Microsoft has released the first of two release candidates for .NET 9 ahead of its final release on November 12.
“.NET 9, the successor to .NET 8, has a special focus on cloud-native apps and performance,” the Microsoft Learn website explains. “It will be supported for 18 months as a standard-term support (STS) release.”
Given where we are in the schedule, it’s not surprising that there’s not much new in this release, though I keep hoping in vain to see something–anything–related to the Windows Presentation Foundation (WPF) work that was announced in May but never updated since then. But RC1 does include improvements to the .NET WebSockets APIs, new compression options, advanced SignalR tracing, and updates to text alignment in .NET MAUI, and some other small changes.

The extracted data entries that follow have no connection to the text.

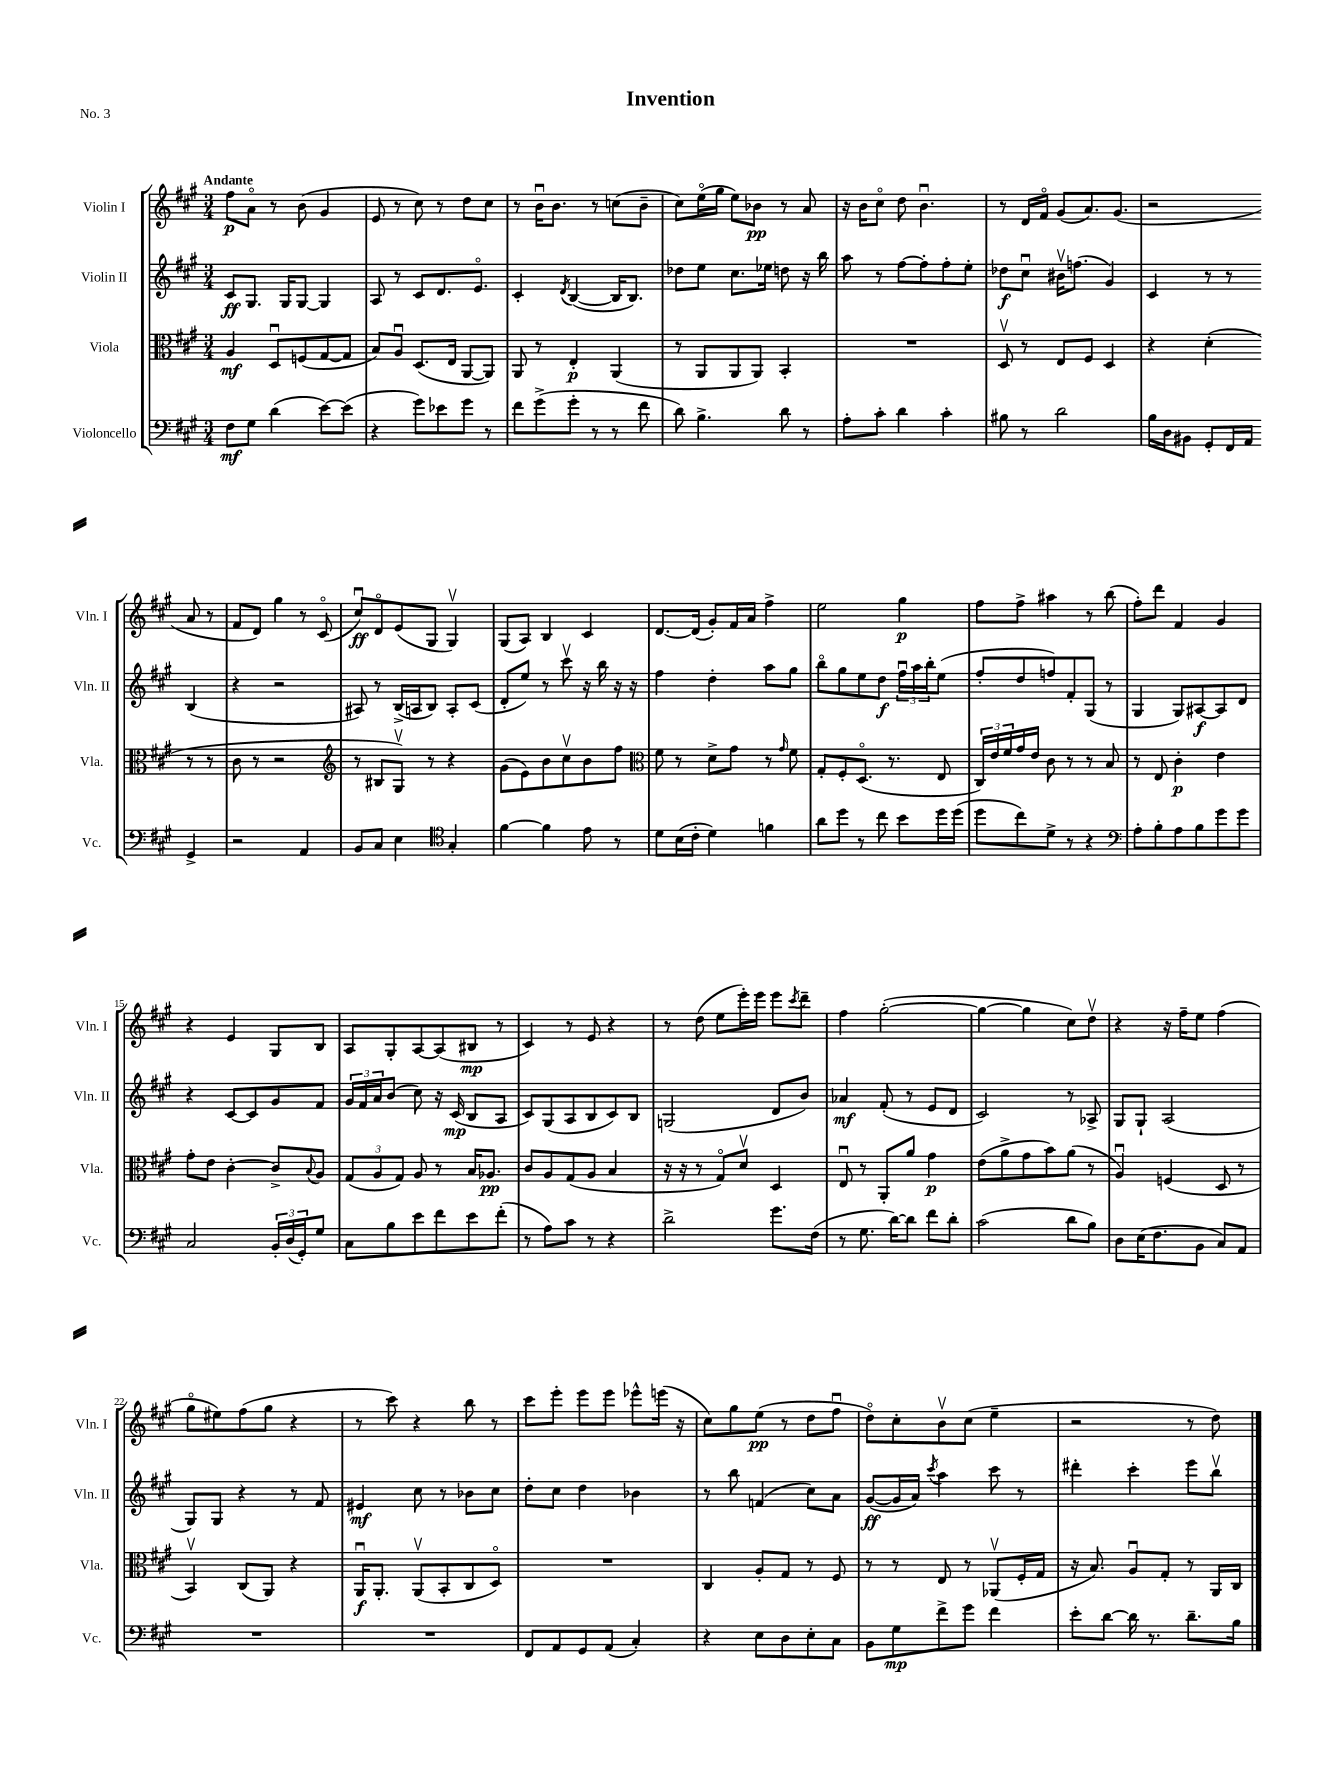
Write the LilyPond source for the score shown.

\header { title = "Invention" piece = "No. 3" }
<<
\new StaffGroup <<
\new Staff = "s0" \with { instrumentName = "Violin I" shortInstrumentName = "Vln. I" } {
    \clef treble \key a \major \numericTimeSignature \time 3/4 \tempo "Andante"
    fis''8\p a'8\flageolet r8 b'8( gis'4 |
    e'8 r8 cis''8) r8 d''8 cis''8 |
    r8 b'16\downbow b'8. r8 c''8( b'8-- |
    cis''8) e''16\flageolet( gis''16 e''8) bes'8\pp r8 a'8 |
    r16 b'16 cis''8\flageolet d''8 b'4.\downbow |
    r8 d'16 fis'16\flageolet gis'8( a'8.) gis'8.( |
    r2 a'8 r8 |
    fis'8 d'8) gis''4 r8 cis'8\flageolet( |
    cis''8\downbow\ff) d'8\flageolet e'8( gis8 gis4\upbow) |
    gis8( a8) b4 cis'4 |
    d'8.~ d'16( gis'8-.) fis'16 a'16 fis''4-> |
    e''2 gis''4\p |
    fis''8 fis''8-> ais''4 r8 b''8( |
    fis''8-.) d'''8 fis'4 gis'4 |
    r4 e'4 gis8 b8 |
    a8 gis8-. a8~ a8( bis8\mp r8 |
    cis'4) r8 e'8 r4 |
    r8 d''8( e''8 e'''16-.) e'''16 e'''8 \acciaccatura { cis'''8 } d'''8-- |
    fis''4 gis''2~-.( |
    gis''4~ gis''4 cis''8) d''8\upbow |
    r4 r16 fis''16-- e''8 fis''4( |
    gis''8\flageolet eis''8) fis''8( gis''8 r4 |
    r8 cis'''8) r4 b''8 r8 |
    cis'''8 e'''8-. e'''8 e'''8 ees'''8-^ e'''16( r16 |
    cis''8) gis''8 e''8\pp( r8 d''8 fis''8\downbow |
    d''8\flageolet) cis''8-. b'8\upbow cis''8( e''4-- |
    r2 r8 d''8) \bar "|." |
}
\new Staff = "s1" \with { instrumentName = "Violin II" shortInstrumentName = "Vln. II" } {
    \clef treble \key a \major \numericTimeSignature \time 3/4
    cis'8\ff gis8. gis16 gis8~ gis4 |
    a8 r8 cis'8 d'8. e'8.\flageolet |
    cis'4-. \acciaccatura { d'8 } b4~( b16 b8.) |
    des''8 e''8 cis''8. ees''16 d''8 r16 b''16 |
    a''8 r8 fis''8~ fis''8-. fis''8-. e''8-. |
    des''8\f cis''8\downbow bis'16\upbow f''8.( gis'4) |
    cis'4 r8 r8 b4( |
    r4 r2 |
    ais8) r8 b16->( a16 b8) a8-. cis'8( |
    d'8-. e''8) r8 cis'''8\upbow r16 b''16 r16 r16 |
    fis''4 d''4-. a''8 gis''8 |
    b''8\flageolet gis''8 e''8 d''8\f \tuplet 3/2 { fis''16\downbow a''16 b''16-. } e''8( |
    fis''8-. d''8 f''8) fis'8-. gis8( r8 |
    gis4 gis8) ais8~\f ais8 d'8 |
    r4 cis'8~ cis'8 gis'8 fis'8 |
    \tuplet 3/2 { gis'16 fis'16 a'16 } b'8( cis''8) r16 cis'16\mp( b8 a8 |
    cis'8) gis8( a8 b8 cis'8) b8 |
    g2( d'8 b'8) |
    aes'4\mf fis'8-.( r8 e'8 d'8 |
    cis'2) r8 aes8-> |
    gis8 gis8-! a2( |
    gis8) gis8 r4 r8 fis'8 |
    eis'4\mf cis''8 r8 bes'8 cis''8 |
    d''8-. cis''8 d''4 bes'4 |
    r8 b''8 f'4( cis''8) a'8 |
    gis'8~\ff( gis'16 a'16) \acciaccatura { cis'''8 } a''4 cis'''8 r8 |
    dis'''4-. cis'''4-. e'''8 b''8\upbow \bar "|." |
}
\new Staff = "s2" \with { instrumentName = "Viola" shortInstrumentName = "Vla." } {
    \clef alto \key a \major \numericTimeSignature \time 3/4
    a4\mf d8\downbow f8( gis8~ gis8 |
    b8) a8\downbow d8.( e16 a,8~ a,8) |
    a,8 r8 e4-.\p a,4( |
    r8 a,8 a,8 a,8) b,4-. |
    R2. |
    d8\upbow r8 e8 fis8 d4 |
    r4 d'4-.( r8 r8 |
    cis'8 r8 r2 |
    \clef treble r8 bis8 gis8\upbow) r8 r4 |
    gis'8( e'8) b'8 cis''8\upbow b'8 fis''8 |
    \clef alto fis'8 r8 d'8-> gis'8 r8 \grace { gis'16 } fis'8 |
    gis8-. fis8-. d8.\flageolet( r8. e8 |
    \tuplet 3/2 { cis16) e'16 fis'16 } gis'16 e'16 cis'8 r8 r8 b8 |
    r8 e8 cis'4-.\p e'4 |
    gis'8-. e'8 cis'4~-. cis'8-> \appoggiatura { b8 } a8 |
    \tuplet 3/2 { gis8( a8 gis8) } a8 r8 b16 aes8.\pp |
    cis'8 a8 gis8( a8 b4 |
    r16 r16 r8 gis8\flageolet) d'8\upbow d4 |
    e8\downbow r8 a,8-. a'8 gis'4\p |
    e'8( a'8-> gis'8 b'8) a'8( r8 |
    a4\downbow) f4( d8 r8 |
    b,4\upbow) cis8( a,8) r4 |
    a,16\downbow\f a,8.-. a,8\upbow( b,8-. cis8 d8\flageolet) |
    R2. |
    cis4 a8-. gis8 r8 fis8 |
    r8 r8 e8 r8 aes,8\upbow( fis16-. gis16 |
    r16 b8.) a8\downbow gis8-. r8 a,16 cis16 \bar "|." |
}
\new Staff = "s3" \with { instrumentName = "Violoncello" shortInstrumentName = "Vc." } {
    \clef bass \key a \major \numericTimeSignature \time 3/4
    fis8\mf gis8 d'4( e'8~) e'8( |
    r4 gis'8) ees'8 gis'8 r8 |
    fis'8 gis'8->( gis'8-. r8 r8 fis'8 |
    d'8) b4.-> d'8 r8 |
    a8-. cis'8-. d'4 cis'4-. |
    bis8 r8 d'2 |
    b16 d16 bis,8 gis,8-. fis,16 a,16 gis,4-> |
    r2 a,4 |
    b,8 cis8 e4 \clef tenor gis4-. |
    fis'4~ fis'4 e'8 r8 |
    d'8 b16( cis'16-. d'4) f'4 |
    a'8 d''8 r8 cis''8 b'8 d''16 d''16( |
    d''8 cis''8) d'8-> r8 r4 |
    \clef bass a8-. b8-. a8 b8 gis'8 gis'8 |
    cis2 \tuplet 3/2 { b,16-. d16( gis,16-.) } gis8 |
    cis8 b8 e'8 fis'8 e'8 fis'8-.( |
    r8 a8) cis'8 r8 r4 |
    d'2-> gis'8. fis16( |
    r8 gis8. d'16~) d'8 fis'8 d'8-. |
    cis'2( d'8 b8) |
    d8 e16( fis8. b,8 cis8) a,8 |
    R2. |
    R2. |
    fis,8 a,8 gis,8 a,8( cis4-.) |
    r4 e8 d8 e8-. cis8 |
    b,8 gis8\mp fis'8-> gis'8 fis'4 |
    e'8-. d'8~ d'16 r8. d'8.-- b16 \bar "|." |
}
>>
>>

More broadly, .NET 9 will ship with C# 13, a new attribute model for the .NET runtime that supports feature switches and trimming, new SDK-level features like workload sets, ML.NET 4.0, the .NET Aspire Preview, minor improvements to ASP.NET Core and .NET MAUI, and other improvements.
You can download the .NET 9 Release Candidate 1 SDK from the .NET website as with previous releases, but it’s also available directly from the Visual Studio Installer when you upgrade to Visual Studio 2022 v17.12 Preview 2. This release is also compatible with Visual Studio Code and the C# Dev Kit extension.